[Recorded data]
▬▬▬
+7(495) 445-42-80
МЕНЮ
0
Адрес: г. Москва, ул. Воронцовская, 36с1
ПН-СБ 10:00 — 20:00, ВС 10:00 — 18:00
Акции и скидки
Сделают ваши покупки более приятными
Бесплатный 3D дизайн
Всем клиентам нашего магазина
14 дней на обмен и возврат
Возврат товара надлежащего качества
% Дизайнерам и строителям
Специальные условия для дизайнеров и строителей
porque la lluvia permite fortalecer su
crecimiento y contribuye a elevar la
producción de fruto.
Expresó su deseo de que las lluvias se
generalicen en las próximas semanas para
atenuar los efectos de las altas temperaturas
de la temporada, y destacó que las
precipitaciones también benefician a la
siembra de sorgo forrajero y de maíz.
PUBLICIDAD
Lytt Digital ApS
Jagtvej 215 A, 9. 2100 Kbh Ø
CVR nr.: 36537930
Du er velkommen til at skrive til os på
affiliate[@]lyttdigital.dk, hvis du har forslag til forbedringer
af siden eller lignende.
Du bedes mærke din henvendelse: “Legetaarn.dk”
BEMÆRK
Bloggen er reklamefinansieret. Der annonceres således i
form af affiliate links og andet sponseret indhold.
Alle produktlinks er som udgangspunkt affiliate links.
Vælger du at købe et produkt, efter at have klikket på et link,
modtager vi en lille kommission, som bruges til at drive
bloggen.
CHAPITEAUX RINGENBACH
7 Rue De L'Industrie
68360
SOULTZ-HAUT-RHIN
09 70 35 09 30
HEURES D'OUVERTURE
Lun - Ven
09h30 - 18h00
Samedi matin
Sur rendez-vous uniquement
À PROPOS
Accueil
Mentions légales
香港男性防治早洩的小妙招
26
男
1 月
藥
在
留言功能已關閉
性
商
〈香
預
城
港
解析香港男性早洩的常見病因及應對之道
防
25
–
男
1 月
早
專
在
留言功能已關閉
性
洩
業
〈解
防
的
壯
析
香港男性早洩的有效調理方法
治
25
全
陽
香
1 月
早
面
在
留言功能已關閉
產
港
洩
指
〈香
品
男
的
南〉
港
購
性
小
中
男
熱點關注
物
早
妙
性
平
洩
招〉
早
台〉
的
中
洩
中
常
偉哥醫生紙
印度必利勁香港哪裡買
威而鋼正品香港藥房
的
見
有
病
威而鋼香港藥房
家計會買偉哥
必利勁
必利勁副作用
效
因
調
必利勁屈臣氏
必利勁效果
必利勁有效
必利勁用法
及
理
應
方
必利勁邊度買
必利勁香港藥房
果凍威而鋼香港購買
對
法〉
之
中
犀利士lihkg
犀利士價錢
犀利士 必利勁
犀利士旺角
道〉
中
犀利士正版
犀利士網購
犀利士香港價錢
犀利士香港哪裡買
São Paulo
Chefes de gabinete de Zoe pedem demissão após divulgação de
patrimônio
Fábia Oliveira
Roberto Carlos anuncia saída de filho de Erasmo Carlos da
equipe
▬▬▬
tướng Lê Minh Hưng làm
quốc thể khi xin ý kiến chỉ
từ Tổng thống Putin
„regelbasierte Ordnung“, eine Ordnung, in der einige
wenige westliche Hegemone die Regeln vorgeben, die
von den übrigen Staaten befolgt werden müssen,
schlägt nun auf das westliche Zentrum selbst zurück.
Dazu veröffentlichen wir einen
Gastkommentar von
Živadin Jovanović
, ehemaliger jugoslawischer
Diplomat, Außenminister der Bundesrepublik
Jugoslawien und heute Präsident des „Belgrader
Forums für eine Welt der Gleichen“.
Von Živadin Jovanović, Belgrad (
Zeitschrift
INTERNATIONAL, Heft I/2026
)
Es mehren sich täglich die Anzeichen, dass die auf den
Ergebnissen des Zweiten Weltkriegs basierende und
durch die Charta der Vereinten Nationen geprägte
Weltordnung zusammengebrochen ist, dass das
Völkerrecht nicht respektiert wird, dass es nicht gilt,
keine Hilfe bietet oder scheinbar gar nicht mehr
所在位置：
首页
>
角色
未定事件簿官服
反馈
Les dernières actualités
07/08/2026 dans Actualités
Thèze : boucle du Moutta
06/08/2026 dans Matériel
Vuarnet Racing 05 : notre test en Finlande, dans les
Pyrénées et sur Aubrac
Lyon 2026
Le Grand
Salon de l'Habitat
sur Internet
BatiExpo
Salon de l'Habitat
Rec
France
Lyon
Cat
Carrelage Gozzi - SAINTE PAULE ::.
▬▬▬
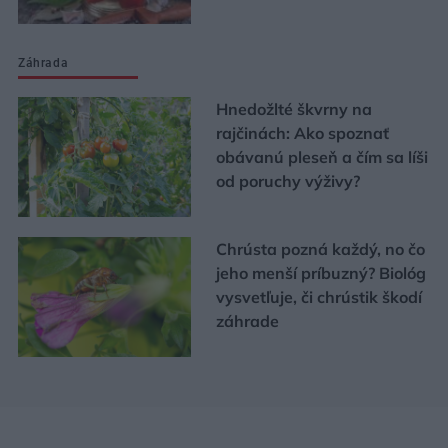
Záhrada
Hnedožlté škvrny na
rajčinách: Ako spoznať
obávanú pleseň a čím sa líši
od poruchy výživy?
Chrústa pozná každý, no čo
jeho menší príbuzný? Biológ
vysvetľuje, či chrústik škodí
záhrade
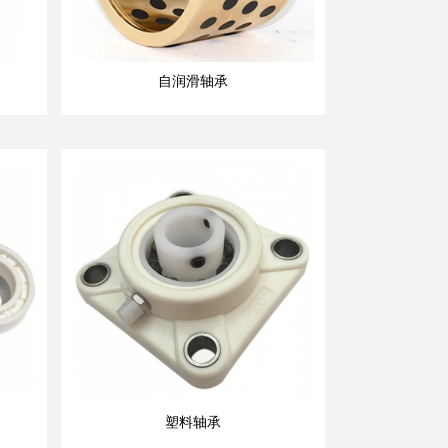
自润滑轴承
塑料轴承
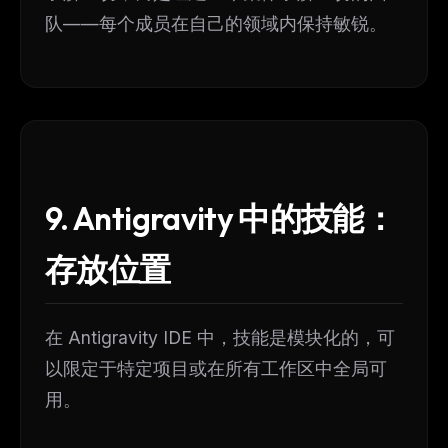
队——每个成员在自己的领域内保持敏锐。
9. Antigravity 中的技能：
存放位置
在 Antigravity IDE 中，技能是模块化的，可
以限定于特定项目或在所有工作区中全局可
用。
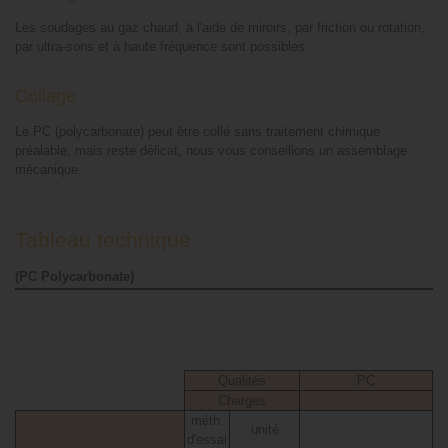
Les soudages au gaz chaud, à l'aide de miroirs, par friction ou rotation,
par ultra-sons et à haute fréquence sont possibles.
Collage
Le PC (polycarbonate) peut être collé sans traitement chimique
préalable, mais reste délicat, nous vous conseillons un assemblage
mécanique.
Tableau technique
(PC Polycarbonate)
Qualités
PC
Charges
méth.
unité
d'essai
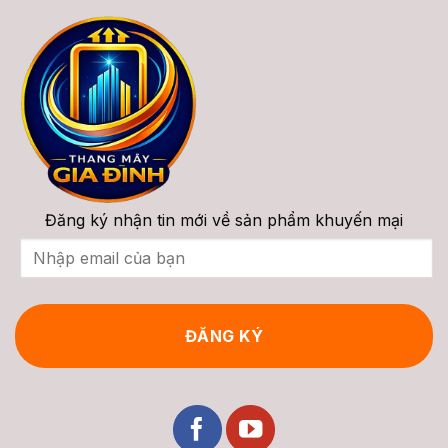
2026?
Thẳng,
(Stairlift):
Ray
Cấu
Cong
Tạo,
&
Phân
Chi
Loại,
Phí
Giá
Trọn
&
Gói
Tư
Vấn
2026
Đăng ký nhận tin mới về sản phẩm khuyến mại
▬▬▬
Please rewrite the rows as a numbered list, starting with the line that contains "Les soudages au" and going on through the line that contains "Đăng ký nhận tin mới về sản phẩm khuyến mại". Leave out blank lines and the pictures.

1. Les soudages au gaz chaud, à l'aide de miroirs, par friction ou rotation,
2. par ultra-sons et à haute fréquence sont possibles.
3. Collage
4. Le PC (polycarbonate) peut être collé sans traitement chimique
5. préalable, mais reste délicat, nous vous conseillons un assemblage
6. mécanique.
7. Tableau technique
8. (PC Polycarbonate)
9. Qualités
10. PC
11. Charges
12. méth.
13. unité
14. d'essai
15. 2026?
16. Thẳng,
17. (Stairlift):
18. Ray
19. Cấu
20. Cong
21. Tạo,
22. &
23. Phân
24. Chi
25. Loại,
26. Phí
27. Giá
28. Trọn
29. &
30. Gói
31. Tư
32. Vấn
33. 2026
34. Đăng ký nhận tin mới về sản phẩm khuyến mại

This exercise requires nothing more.